Mkpoikana Udoma
Port Harcourt — Operatives of the Nigerian Army have allegedly dispersed members of Rumuekpe community in Emuohua Local Government Area of Rivers State, who are protesting against exclusion from oil pipeline surveillance contracts awarded by NNPC Ltd.
Recall that members of Rumuekpe community under the aegis of Association of Niger Delta Upland Communities, in the last 15 days have blocked the entrance to facilities operated by the Shell Petroleum Development Company of Nigeria Limited, TotalEnergies EP Nigeria Limited, Niger Delta Petroleum Resources, Nigerian Agip Oil Company and NNPC Ltd. and other oil firms operating in the community.
The protesters in their numbers made of old men, women and youths had barricaded the access road leading to oil and gas facilities in the area with canopies and chairs, singing, cooking, dancing and eating at the protest venue day and night in the last two weeks, demanding to take part in securing oil and gas pipelines in the state, while criticizing NNPC Ltd. for awarding pipeline surveillance jobs only to selected few.
Leader of the Niger Delta Upland Communities, Mr. Isa Mohammed Obiri, said the people in upland communities were unhappy that they were not taken into consideration in the award of pipeline surveillance jobs, adding that it was wrong for selected few to be given the surveillance contract.
But the protest which in the last two weeks had grounded oil operators access to their facilities in Rumuekpe, took a new turn on Thursday as soldiers attached to some of the oil firms disrupted the peaceful protest by shooting sporadically in to the air, flogging the protesters with canes and horse whips.

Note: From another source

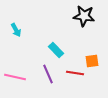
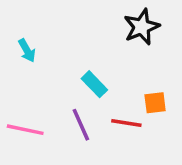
black star: (84, 16) -> (142, 27), turned -30

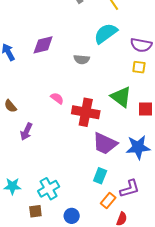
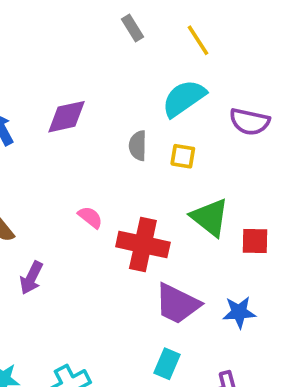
gray semicircle: (82, 59) -> (138, 146), turned 84
yellow square: (139, 67) -> (183, 156), moved
blue star: (138, 147) -> (239, 312), size x0.7

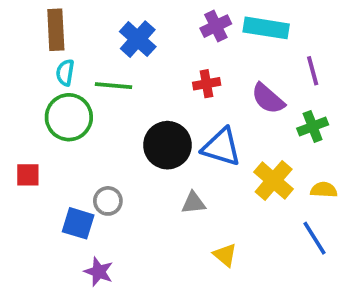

A protester and member of Rumuekpe community, Mr. Chuks Dimgba who spoke to SweetCrude Reports on the telephone, said though no casualty has been recorded but four protesters sustained gunshot injuries, while canopies and chairs used by the protesters were broken and carted away.
Dimgba who is a member of One Million Youth Volunteers Network of YEAC-Nigeria, who said the soldiers came in about 15 armoured vehicles and pickups trucks to dispersed them, vowed that the protest will continue until all their demands are met.
He said, “The Army started shooting directly at protesters in Rumuekpe with live bullets to disperse us. Four persons are so far shot on different parts of their body but no death has been recorded.
“Two persons who sustained head and leg injuries from the gunshot have been rushed to hospital while the whereabouts of the other persons also shot is unknown as we (protesters) are being forcefully dispersed and people running helter-skelter. The Army also flogged the women with sticks, chasing them away from the protest scene.”
Reacting on the development, the Youths and Environmental Advocacy Centre, YEAC-Nigeria called on the federal government to prevail on the Nigerian Army to stop the shooting and not to apply force or torture to members of the Rumuekpe community who are exercising their constitutional rights to peaceful demonstration.
Executive Director of YEAC-Nigeria, Mr Fyneface Dumnamene Fyneface, recalled the oil and leadership-related crisis which engulfed Rumuekpe community in 2005 which sacked the community and deaths of hundreds of Rumuekpe people, which until date many parts of the community are inhabitable.
Fyneface warned that the the ongoing crisis in Rumuekpe should not be allow to degenerate into a repeat of the 2005 incident or the massacre of protesting communities by soldiers while protecting oil companies as witnessed in Umuechem, Bonny, Ogoni and other places in the 90s.
“YEAC-Nigeria believes that with Rumuekpe as one of the ‘heartbeats’ of Nigeria’s oil production, with four companies and many crisscrossing pipelines that youths even vandalized periodically for artisanal refineries, it is imperative to include them in the pipeline surveillance jobs to protect the oil facility.
“Thus, we are calling on the Federal Government to prevail on the pipeline surveillance contractors to include Rumuekpe youths in the job.. We also call on the oil companies address development and employment issues in the Rumuekpe community to mitigate restiveness and achieve a smooth operating environment.”
Meanwhile, the Nigerian Army is yet to respond on the matter, as all efforts to get the Acting Deputy Director, 6 Division Nigeria Army Port Harcourt, Maj. Danjuma Jonah to comment on the matter proved abortive.